Forecasting Drought Using Multilayer Perceptron Artificial Neural Network Model
This work addresses drought prediction for water resource management in Pakistan, but it is incremental as it applies an existing MLPNN method to new data.
The authors tackled drought forecasting by applying a multilayer perceptron neural network (MLPNN) to predict the Standardized Precipitation Evapotranspiration Index (SPEI) for 17 stations in Pakistan, finding that MLPNN shows potential based on performance metrics like MAE, R, and RMSE.

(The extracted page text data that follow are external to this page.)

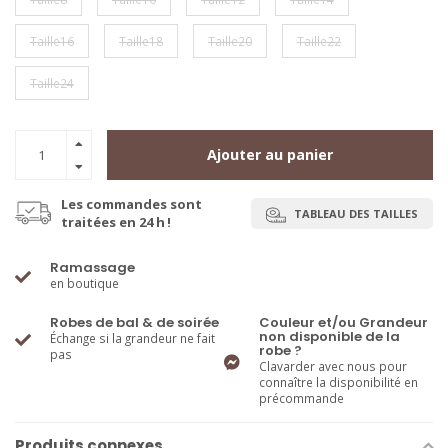
Taille16
Taille18
Taille20
Taille22
Taille24
Ajouter au panier
Les commandes sont
TABLEAU DES TAILLES
traitées en 24 h !
Ramassage
en boutique
Robes de bal & de soirée
Couleur et/ou Grandeur
non disponible de la
Échange si la grandeur ne fait
robe ?
pas
Clavarder avec nous pour
connaître la disponibilité en
précommande
Produits connexes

These days human beings are facing many environmental challenges due to frequently occurring drought hazards. It may have an effect on the countrys environment, the community, and industries. Several adverse impacts of drought hazard are continued in Pakistan, including other hazards. However, early measurement and detection of drought can provide guidance to water resources management for employing drought mitigation policies. In this paper, we used a multilayer perceptron neural network (MLPNN) algorithm for drought forecasting. We applied and tested MLPNN algorithm on monthly time series data of Standardized Precipitation Evapotranspiration Index (SPEI) for seventeen climatological stations located in Northern Area and KPK (Pakistan). We found that MLPNN has potential capability for SPEI drought forecasting based on performance measures (i.e., Mean Average Error (MAE), the coefficient of correlation R, and Root Mean Square Error (RMSE). Water resources and management planner can take necessary action in advance (e.g., in water scarcity areas) by using MLPNN model as part of their decision making.